“Eu sou povo e jamais poderei me esquecer”… – Jorge Vignoli

Durante o primeiro governo de Juan Domingo Perón o câmbio era bastante favorável ao Brasil, o que fez com que aumentasse o número de turistas brasileiros visitando a Argentina. Conta-se que, nessa época, Perón teria dito que os brasileiros iam a Buenos Aires para “matar a fome”. Outro estadista, De Gaulle, também teria dito que o Brasil não é um país sério. Sabe-se que De Gaulle jamais fez esta afirmação, mas a frase permanece até hoje como verídica.

Brasil e Argentina há muito deixaram de lado a obsessão de um enfrentamento bélico. O Rio Grande do Sul até hoje possui em frangalhos uma rede ferroviária com a bitola menor do que aquela utilizada pela Argentina. Até estratégia militar havia em caso de ataque: se os argentinos resolvessem entrar Brasil a fora, pelo Rio Grande, o nosso recuo se daria até Santa Maria, e ali começaria a resistência. Se nós, brasileiros, invadíssemos a Argentina o plano de resistência dos hermanos começaria a partir de Santa Fé.

Mas, com o passar dos tempos, Brasil e Argentina concluíram que não há, entre ambos, nada a reivindicar, e a neurose militar de ataque aos poucos se obliterou, restando hoje a disputa apenas no futebol.

Também não é verdade que Perón tenha, em dado momento, nos chamado de “mortos de fome”. Perón foi amigo do Brasil, mantendo laços com o governo de Getúlio Vargas e não se negou a ajudar, no seu último governo, João Goulart, concedendo-lhe, inclusive, um passaporte para que pudesse viajar e se tratar no exterior. E Perón sempre foi sensível à pobreza do seu povo, dos humildes, dos “descamisados”, não sendo gratuito que, até hoje, a sua figura influencie a política argentina.

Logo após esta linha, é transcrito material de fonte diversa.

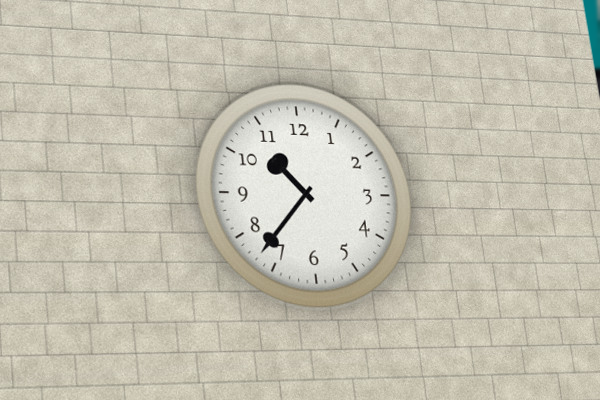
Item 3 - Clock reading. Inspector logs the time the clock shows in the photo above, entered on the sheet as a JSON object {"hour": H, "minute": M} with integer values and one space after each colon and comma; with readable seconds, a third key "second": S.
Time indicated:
{"hour": 10, "minute": 37}
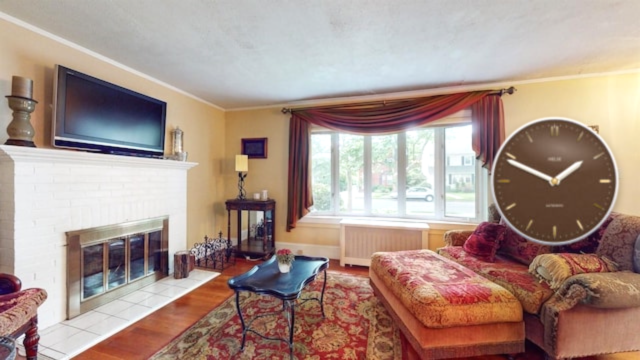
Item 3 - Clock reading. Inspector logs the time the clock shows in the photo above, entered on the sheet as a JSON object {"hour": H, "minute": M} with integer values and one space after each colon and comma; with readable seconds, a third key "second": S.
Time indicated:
{"hour": 1, "minute": 49}
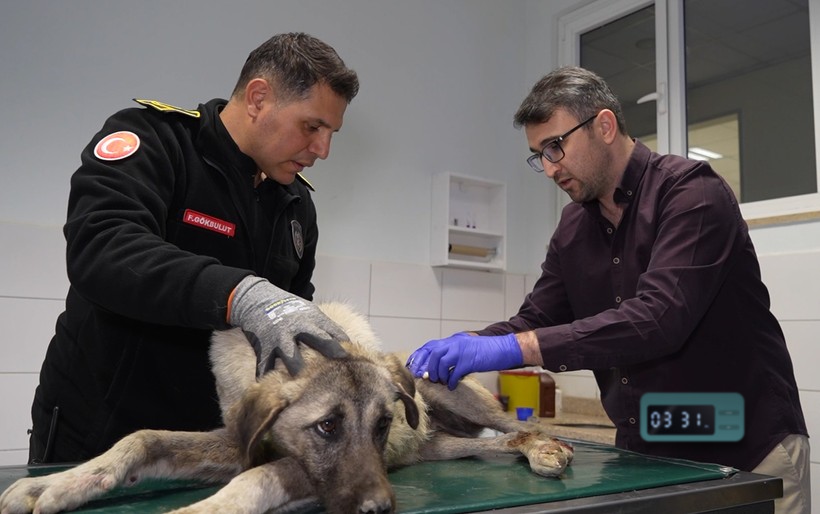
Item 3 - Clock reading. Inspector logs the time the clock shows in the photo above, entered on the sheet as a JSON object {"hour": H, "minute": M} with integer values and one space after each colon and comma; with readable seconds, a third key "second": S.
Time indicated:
{"hour": 3, "minute": 31}
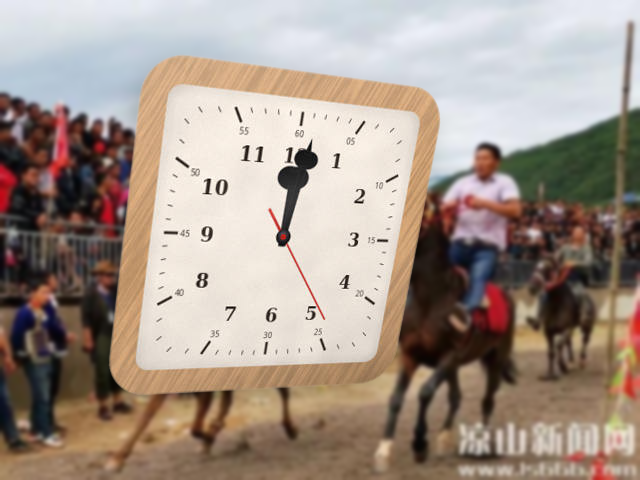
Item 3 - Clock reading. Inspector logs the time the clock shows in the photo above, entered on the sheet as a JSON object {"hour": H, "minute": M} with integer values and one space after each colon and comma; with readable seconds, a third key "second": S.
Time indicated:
{"hour": 12, "minute": 1, "second": 24}
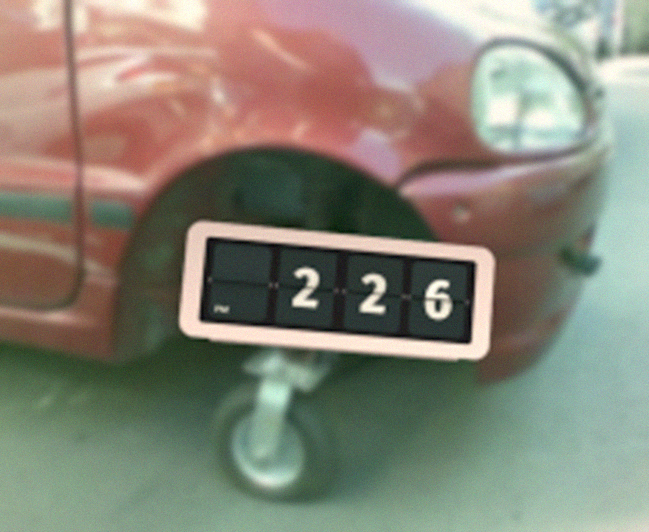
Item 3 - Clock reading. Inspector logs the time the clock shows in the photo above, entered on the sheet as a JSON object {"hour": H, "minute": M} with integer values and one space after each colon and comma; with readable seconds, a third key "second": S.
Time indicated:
{"hour": 2, "minute": 26}
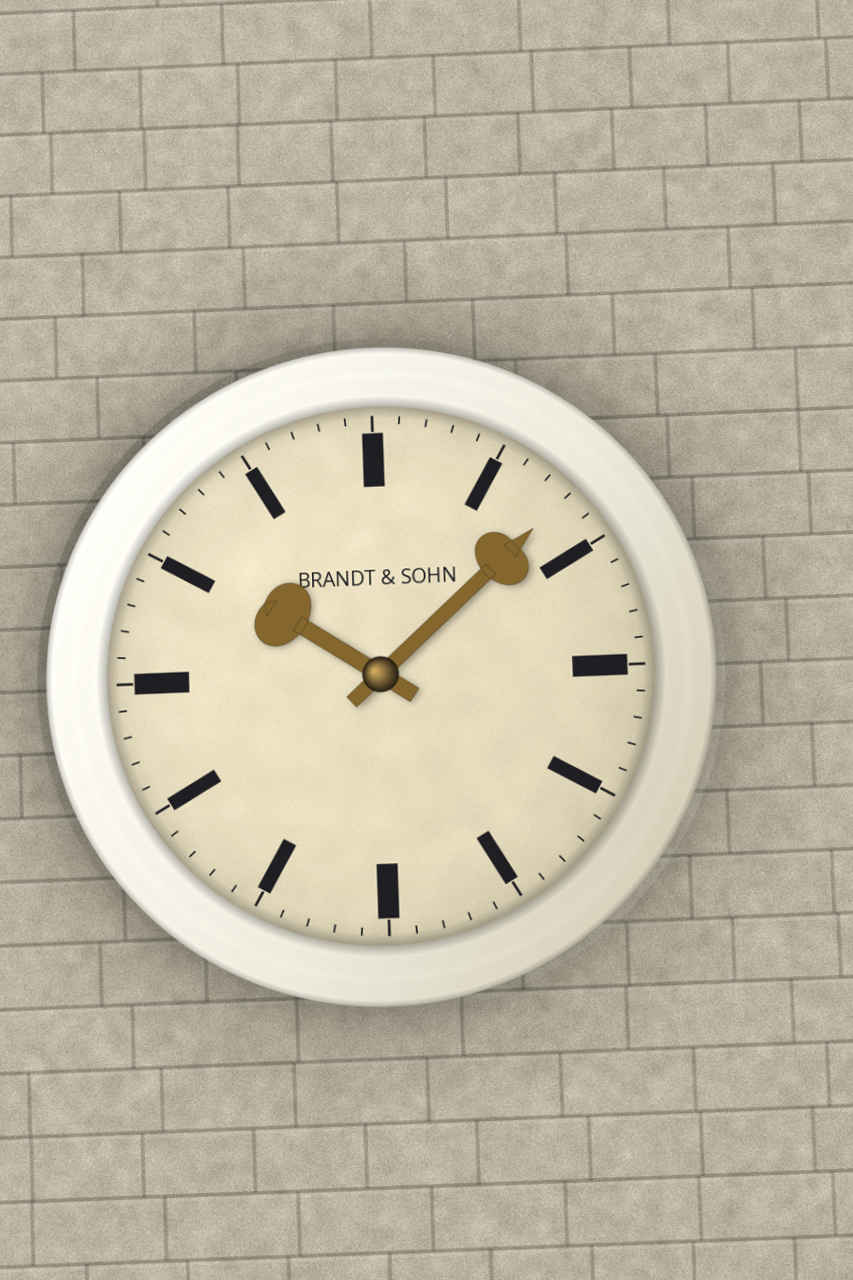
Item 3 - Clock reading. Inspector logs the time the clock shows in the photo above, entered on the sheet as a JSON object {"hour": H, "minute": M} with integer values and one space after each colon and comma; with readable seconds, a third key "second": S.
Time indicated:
{"hour": 10, "minute": 8}
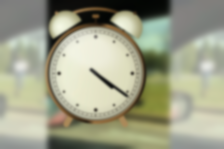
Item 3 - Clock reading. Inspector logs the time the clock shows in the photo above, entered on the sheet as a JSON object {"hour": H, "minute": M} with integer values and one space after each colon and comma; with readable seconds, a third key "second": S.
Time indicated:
{"hour": 4, "minute": 21}
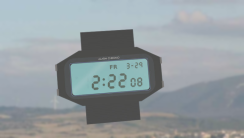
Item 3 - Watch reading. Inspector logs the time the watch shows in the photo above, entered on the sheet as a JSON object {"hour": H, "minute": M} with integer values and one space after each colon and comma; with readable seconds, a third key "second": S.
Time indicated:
{"hour": 2, "minute": 22, "second": 8}
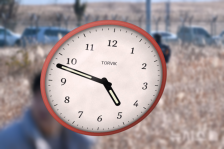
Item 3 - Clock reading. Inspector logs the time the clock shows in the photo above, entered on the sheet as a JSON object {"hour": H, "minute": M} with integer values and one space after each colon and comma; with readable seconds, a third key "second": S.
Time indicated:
{"hour": 4, "minute": 48}
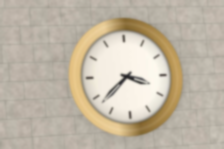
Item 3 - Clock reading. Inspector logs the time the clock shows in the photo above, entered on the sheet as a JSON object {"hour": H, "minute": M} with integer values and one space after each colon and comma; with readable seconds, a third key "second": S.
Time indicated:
{"hour": 3, "minute": 38}
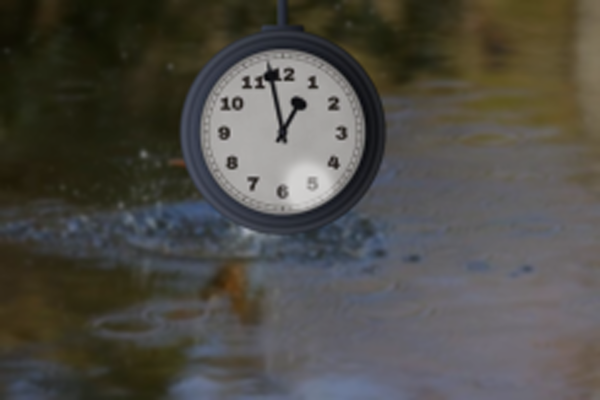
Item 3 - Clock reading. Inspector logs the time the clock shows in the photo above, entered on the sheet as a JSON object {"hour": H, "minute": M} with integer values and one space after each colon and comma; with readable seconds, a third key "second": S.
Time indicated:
{"hour": 12, "minute": 58}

A Argentina viveu uma das mais facínoras ditaduras militares da América.  As “loucas” da Plaza de Mayo, síntese da resistência – tão diferentes em conteúdo e finalidade do que por aqui se vê – são exemplos de desassombro e, sobretudo, consciência, pois sem medo enfrentaram os celerados militares aquartelados no poder.

Agora Alberto Fernández, peronista moderado de centro-esquerda venceu as eleições na Argentina. É a resposta que o povo argentino deu a uma política neoliberal fracassada, dissociada da realidade e antipopular.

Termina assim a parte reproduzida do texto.